Should parents pay extra for under-performing students?
Sen. Osmond introduces 3 bills to end compulsory education
Pyfer said she appreciates Osmond's efforts to engage parents in their children's education, but she worries that some of the efforts he is proposing are excessive.
Parents are not typically asked to pay for summer school or remediation, she said, and to include language that requires students to either meet proficiency benchmarks or pay for tutoring places an added burden on children who, for whatever reason, are struggling in school.
"I think it’s better if we can find ways to engage parents in schools in positive ways and encourage these parent-teacher partnerships and not have to legislate what parents will do and what they will pay for if they don’t do it," she said. "It can just come across, I think, as punitive or heavy-handed if you’re not careful."
She also said that lifting the 180-day attendance requirement is unnecessary since the State Office of Education already grants waivers to districts based on local needs — such as Rich County School District, which operates a four-day school week.
"That’s not a major shift," she said. "It would be interesting to see how far away from a certain number of days or hours the senator believes we could go and still meet the demands for performance that the Legislature is putting upon us."
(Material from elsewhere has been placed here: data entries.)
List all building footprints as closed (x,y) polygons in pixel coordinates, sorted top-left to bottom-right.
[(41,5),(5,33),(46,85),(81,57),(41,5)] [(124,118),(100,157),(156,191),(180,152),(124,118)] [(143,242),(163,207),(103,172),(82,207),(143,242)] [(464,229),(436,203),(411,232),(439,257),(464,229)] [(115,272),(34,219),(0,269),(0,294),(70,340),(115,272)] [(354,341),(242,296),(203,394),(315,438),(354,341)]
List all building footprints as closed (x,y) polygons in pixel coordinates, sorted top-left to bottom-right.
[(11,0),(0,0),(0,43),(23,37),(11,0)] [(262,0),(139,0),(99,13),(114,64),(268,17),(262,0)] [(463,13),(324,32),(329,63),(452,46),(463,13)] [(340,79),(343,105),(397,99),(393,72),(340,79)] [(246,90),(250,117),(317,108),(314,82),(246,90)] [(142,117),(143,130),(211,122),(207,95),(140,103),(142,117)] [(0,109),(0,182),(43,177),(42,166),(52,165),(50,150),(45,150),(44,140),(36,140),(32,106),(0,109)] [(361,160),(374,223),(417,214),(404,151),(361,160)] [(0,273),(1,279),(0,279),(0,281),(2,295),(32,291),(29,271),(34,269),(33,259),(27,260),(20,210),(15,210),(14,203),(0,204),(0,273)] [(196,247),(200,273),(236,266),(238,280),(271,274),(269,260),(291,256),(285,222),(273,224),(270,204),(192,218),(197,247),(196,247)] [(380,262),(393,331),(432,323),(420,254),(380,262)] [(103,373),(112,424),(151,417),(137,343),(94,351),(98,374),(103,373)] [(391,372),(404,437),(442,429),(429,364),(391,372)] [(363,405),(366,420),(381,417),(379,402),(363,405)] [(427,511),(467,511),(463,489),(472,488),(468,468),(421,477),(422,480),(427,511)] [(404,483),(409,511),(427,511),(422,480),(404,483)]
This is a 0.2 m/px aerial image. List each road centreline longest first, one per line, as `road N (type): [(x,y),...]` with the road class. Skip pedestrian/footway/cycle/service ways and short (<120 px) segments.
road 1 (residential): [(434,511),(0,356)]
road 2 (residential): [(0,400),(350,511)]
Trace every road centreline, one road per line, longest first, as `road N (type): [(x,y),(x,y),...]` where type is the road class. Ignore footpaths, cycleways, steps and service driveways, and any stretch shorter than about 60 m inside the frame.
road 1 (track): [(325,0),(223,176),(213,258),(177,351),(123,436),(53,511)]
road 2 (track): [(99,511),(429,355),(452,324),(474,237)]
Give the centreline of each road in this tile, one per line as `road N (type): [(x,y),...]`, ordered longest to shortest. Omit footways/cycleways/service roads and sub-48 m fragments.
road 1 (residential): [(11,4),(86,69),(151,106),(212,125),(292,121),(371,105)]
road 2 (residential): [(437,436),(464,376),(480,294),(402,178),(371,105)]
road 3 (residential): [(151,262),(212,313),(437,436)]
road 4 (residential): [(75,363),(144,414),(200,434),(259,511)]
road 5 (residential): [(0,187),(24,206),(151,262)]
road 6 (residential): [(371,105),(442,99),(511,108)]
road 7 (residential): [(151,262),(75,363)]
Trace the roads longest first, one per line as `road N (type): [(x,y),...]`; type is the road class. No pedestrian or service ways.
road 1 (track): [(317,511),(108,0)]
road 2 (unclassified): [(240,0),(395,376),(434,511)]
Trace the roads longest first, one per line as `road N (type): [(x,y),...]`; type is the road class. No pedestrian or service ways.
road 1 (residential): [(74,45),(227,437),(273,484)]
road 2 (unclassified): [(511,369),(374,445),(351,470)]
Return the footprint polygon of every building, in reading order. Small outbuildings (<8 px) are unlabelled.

State School Board member David Thomas said the combination of a parent contract and Parents Bill of Rights is an innovative way to encourage engagement in education. He also said he wouldn't necessarily be opposed to a more formal process for parents to choose a public, private or home school option for their children.
But he shared Pyfer's concerns about charging parents for the cost of summer school and remediation, adding that many students who fail to meet academic proficiency attend Title I schools that serve low-income populations.
"I’m not sure that parents could afford the remediation costs," he said. "I’d be looking for, perhaps in his bill, some kind of fee waiver from those provisions."
Osmond said the remediation requirement would include an exemption for students with disabilities and individual education plans. He also said it would be up to local school districts to determine what portion of remediation costs a family would pay based on financial ability.
He added that part of what the bill seeks to change is the current attitude toward schooling. Public education costs taxpayers billions of dollars, he said, and every child in the state is given access free of charge.
But he said for those students and parents who fail to take advantage and utilize the opportunity of public education, there needs to be accountability and an obligation to share in the cost of remediation.
"We can’t afford to have (education) treated like an entitlement," he said. "It’s an opportunity. It’s something that we want to provide for every student. But if you take advantage of that, there is accountability, both for the parent and the student."
Osmond said he will continue to seek feedback and input on his bills from educators and constituents. He said there is a general consensus that there needs to be greater accountability and engagement in education, but the task now is to determine the best method to address those needs.
Thomas said that he is also interested in moving toward competency-based education and thinks there are many aspects of Osmond's proposal that could be worked on collaboratively with the State School Board.
"Senator Osmond has been very good about trying to bring groups together in a wide variety of spheres to come up with solutions to public education," Thomas said. "I think that’s laudable, and I, for one, appreciate his ability to do that."